*O QUE FAZER*
Informe todas as linhas dos itens abaixo que contêm a palavra "почти". Considere maiúsculas e minúsculas como distintas.

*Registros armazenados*
........
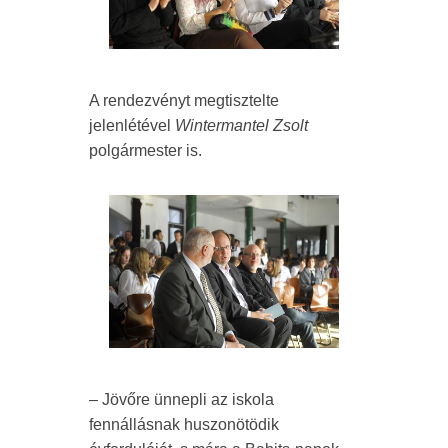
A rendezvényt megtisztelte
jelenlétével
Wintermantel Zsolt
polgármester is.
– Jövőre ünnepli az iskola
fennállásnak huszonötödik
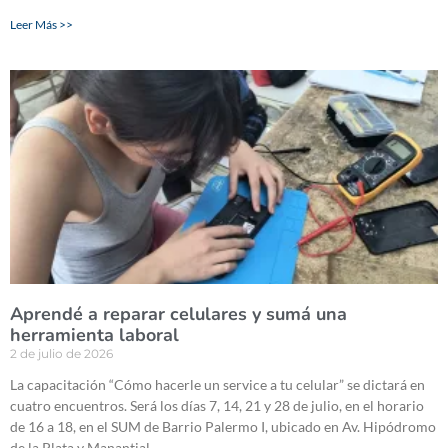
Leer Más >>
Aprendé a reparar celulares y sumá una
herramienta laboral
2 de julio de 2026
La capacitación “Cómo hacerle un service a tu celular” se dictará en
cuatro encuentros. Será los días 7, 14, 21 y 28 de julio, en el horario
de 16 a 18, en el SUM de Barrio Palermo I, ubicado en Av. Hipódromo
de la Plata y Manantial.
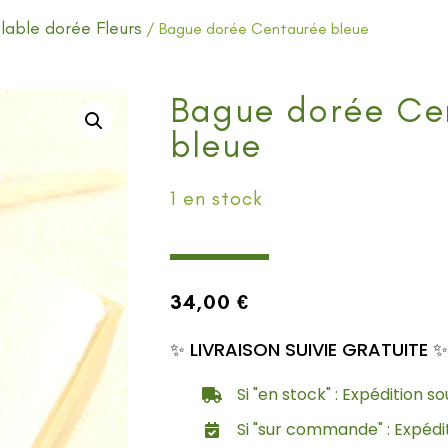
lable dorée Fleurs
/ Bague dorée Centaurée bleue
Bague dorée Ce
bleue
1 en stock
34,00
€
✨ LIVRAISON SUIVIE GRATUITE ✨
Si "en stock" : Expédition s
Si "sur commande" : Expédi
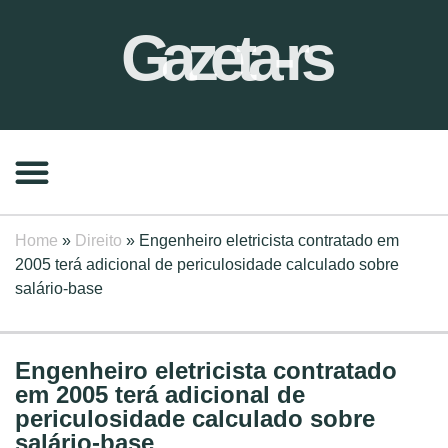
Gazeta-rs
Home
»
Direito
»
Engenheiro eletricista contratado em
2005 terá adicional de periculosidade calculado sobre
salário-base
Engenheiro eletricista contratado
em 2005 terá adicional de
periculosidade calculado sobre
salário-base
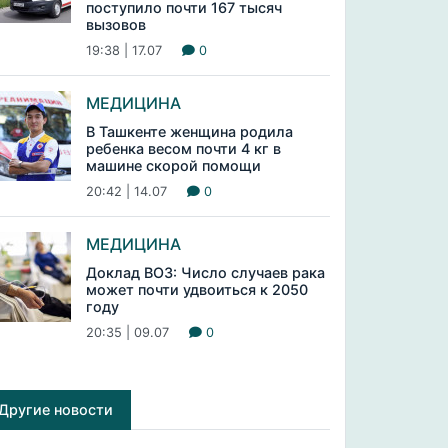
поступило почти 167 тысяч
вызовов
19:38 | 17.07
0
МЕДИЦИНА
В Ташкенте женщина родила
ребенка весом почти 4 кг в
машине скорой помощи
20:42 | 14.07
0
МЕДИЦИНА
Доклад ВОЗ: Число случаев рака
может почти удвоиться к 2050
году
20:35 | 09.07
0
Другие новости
........
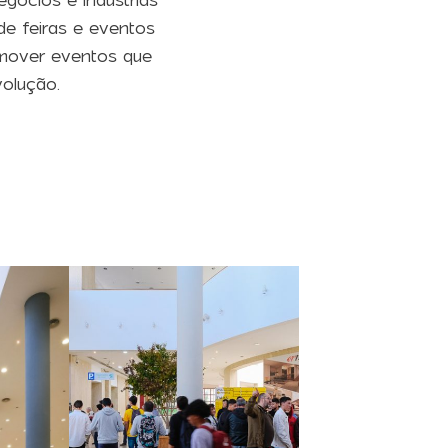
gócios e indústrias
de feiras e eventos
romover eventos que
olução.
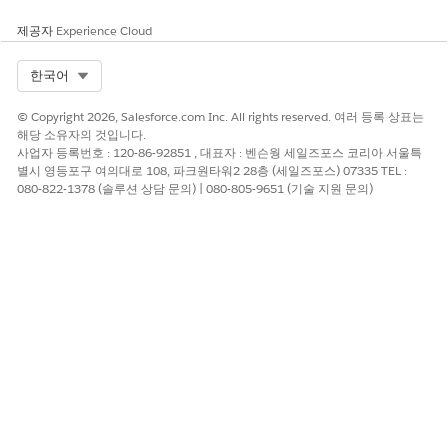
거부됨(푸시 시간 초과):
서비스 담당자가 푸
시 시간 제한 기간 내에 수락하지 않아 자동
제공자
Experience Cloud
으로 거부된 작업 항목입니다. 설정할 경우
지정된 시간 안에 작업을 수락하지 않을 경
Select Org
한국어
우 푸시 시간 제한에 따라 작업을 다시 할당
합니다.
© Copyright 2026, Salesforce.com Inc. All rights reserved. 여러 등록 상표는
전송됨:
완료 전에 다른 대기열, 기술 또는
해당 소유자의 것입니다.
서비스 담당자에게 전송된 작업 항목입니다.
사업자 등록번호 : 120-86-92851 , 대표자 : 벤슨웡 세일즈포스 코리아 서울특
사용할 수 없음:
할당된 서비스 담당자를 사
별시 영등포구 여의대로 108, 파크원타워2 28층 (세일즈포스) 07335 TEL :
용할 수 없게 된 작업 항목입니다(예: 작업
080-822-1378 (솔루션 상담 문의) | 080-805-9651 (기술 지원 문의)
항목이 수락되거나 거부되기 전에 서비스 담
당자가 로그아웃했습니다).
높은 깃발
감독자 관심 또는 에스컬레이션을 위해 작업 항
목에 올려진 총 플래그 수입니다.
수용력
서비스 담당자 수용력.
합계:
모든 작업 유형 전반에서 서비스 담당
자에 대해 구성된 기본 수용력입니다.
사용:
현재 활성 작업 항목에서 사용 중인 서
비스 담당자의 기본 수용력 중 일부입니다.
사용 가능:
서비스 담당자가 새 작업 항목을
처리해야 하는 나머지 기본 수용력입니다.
........
*RESPOSTA ESCRITA*
поступило почти 167 тысяч
ребенка весом почти 4 кг в
может почти удвоиться к 2050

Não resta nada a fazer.